=== EXERCISE INSTRUCTIONS ===
Rewrite every entry below with "common name" switched to "vernacular name" and all other text left unchanged.

=== EXERCISE MATERIAL ===
= = = = = = =
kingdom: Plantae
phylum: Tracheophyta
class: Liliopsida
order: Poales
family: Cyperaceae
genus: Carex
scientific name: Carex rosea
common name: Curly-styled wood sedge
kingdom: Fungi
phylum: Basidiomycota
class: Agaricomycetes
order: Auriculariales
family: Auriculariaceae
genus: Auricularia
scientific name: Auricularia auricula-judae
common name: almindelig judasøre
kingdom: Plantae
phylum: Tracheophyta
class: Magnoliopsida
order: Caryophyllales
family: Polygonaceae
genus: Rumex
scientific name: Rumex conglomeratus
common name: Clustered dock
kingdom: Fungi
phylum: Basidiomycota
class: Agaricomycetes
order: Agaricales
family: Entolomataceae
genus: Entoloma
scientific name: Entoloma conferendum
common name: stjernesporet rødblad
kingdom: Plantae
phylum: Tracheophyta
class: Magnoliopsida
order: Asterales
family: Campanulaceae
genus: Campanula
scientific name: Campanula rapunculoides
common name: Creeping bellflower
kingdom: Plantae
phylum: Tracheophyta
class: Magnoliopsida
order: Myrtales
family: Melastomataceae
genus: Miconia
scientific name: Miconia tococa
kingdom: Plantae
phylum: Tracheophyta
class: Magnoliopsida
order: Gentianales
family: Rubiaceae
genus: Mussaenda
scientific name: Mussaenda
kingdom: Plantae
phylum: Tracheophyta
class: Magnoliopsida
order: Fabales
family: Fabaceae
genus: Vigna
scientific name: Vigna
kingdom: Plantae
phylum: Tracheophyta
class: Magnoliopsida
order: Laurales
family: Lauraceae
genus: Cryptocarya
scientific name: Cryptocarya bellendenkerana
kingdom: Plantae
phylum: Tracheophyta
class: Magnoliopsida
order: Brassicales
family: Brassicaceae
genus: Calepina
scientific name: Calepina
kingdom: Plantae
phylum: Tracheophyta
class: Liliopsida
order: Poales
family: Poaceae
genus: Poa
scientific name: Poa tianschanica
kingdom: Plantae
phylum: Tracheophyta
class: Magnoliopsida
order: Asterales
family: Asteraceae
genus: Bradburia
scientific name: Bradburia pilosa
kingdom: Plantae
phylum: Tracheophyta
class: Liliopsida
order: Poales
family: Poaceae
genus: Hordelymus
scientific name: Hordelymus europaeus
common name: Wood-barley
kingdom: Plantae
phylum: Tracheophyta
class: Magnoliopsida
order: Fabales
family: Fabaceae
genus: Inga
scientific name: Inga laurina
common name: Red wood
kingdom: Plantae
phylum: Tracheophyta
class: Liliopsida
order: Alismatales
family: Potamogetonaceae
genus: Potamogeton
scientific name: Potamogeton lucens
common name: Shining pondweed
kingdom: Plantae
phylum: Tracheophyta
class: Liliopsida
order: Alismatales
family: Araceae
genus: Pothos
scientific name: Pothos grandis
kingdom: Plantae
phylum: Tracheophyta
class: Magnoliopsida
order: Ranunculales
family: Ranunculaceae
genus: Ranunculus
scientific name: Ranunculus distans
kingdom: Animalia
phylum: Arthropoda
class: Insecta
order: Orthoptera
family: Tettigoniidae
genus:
= = = = = = =
=== SOLUTION FOR THIS EXERCISE ===
kingdom: Plantae
phylum: Tracheophyta
class: Liliopsida
order: Poales
family: Cyperaceae
genus: Carex
scientific name: Carex rosea
vernacular name: Curly-styled wood sedge
kingdom: Fungi
phylum: Basidiomycota
class: Agaricomycetes
order: Auriculariales
family: Auriculariaceae
genus: Auricularia
scientific name: Auricularia auricula-judae
vernacular name: almindelig judasøre
kingdom: Plantae
phylum: Tracheophyta
class: Magnoliopsida
order: Caryophyllales
family: Polygonaceae
genus: Rumex
scientific name: Rumex conglomeratus
vernacular name: Clustered dock
kingdom: Fungi
phylum: Basidiomycota
class: Agaricomycetes
order: Agaricales
family: Entolomataceae
genus: Entoloma
scientific name: Entoloma conferendum
vernacular name: stjernesporet rødblad
kingdom: Plantae
phylum: Tracheophyta
class: Magnoliopsida
order: Asterales
family: Campanulaceae
genus: Campanula
scientific name: Campanula rapunculoides
vernacular name: Creeping bellflower
kingdom: Plantae
phylum: Tracheophyta
class: Magnoliopsida
order: Myrtales
family: Melastomataceae
genus: Miconia
scientific name: Miconia tococa
kingdom: Plantae
phylum: Tracheophyta
class: Magnoliopsida
order: Gentianales
family: Rubiaceae
genus: Mussaenda
scientific name: Mussaenda
kingdom: Plantae
phylum: Tracheophyta
class: Magnoliopsida
order: Fabales
family: Fabaceae
genus: Vigna
scientific name: Vigna
kingdom: Plantae
phylum: Tracheophyta
class: Magnoliopsida
order: Laurales
family: Lauraceae
genus: Cryptocarya
scientific name: Cryptocarya bellendenkerana
kingdom: Plantae
phylum: Tracheophyta
class: Magnoliopsida
order: Brassicales
family: Brassicaceae
genus: Calepina
scientific name: Calepina
kingdom: Plantae
phylum: Tracheophyta
class: Liliopsida
order: Poales
family: Poaceae
genus: Poa
scientific name: Poa tianschanica
kingdom: Plantae
phylum: Tracheophyta
class: Magnoliopsida
order: Asterales
family: Asteraceae
genus: Bradburia
scientific name: Bradburia pilosa
kingdom: Plantae
phylum: Tracheophyta
class: Liliopsida
order: Poales
family: Poaceae
genus: Hordelymus
scientific name: Hordelymus europaeus
vernacular name: Wood-barley
kingdom: Plantae
phylum: Tracheophyta
class: Magnoliopsida
order: Fabales
family: Fabaceae
genus: Inga
scientific name: Inga laurina
vernacular name: Red wood
kingdom: Plantae
phylum: Tracheophyta
class: Liliopsida
order: Alismatales
family: Potamogetonaceae
genus: Potamogeton
scientific name: Potamogeton lucens
vernacular name: Shining pondweed
kingdom: Plantae
phylum: Tracheophyta
class: Liliopsida
order: Alismatales
family: Araceae
genus: Pothos
scientific name: Pothos grandis
kingdom: Plantae
phylum: Tracheophyta
class: Magnoliopsida
order: Ranunculales
family: Ranunculaceae
genus: Ranunculus
scientific name: Ranunculus distans
kingdom: Animalia
phylum: Arthropoda
class: Insecta
order: Orthoptera
family: Tettigoniidae
genus:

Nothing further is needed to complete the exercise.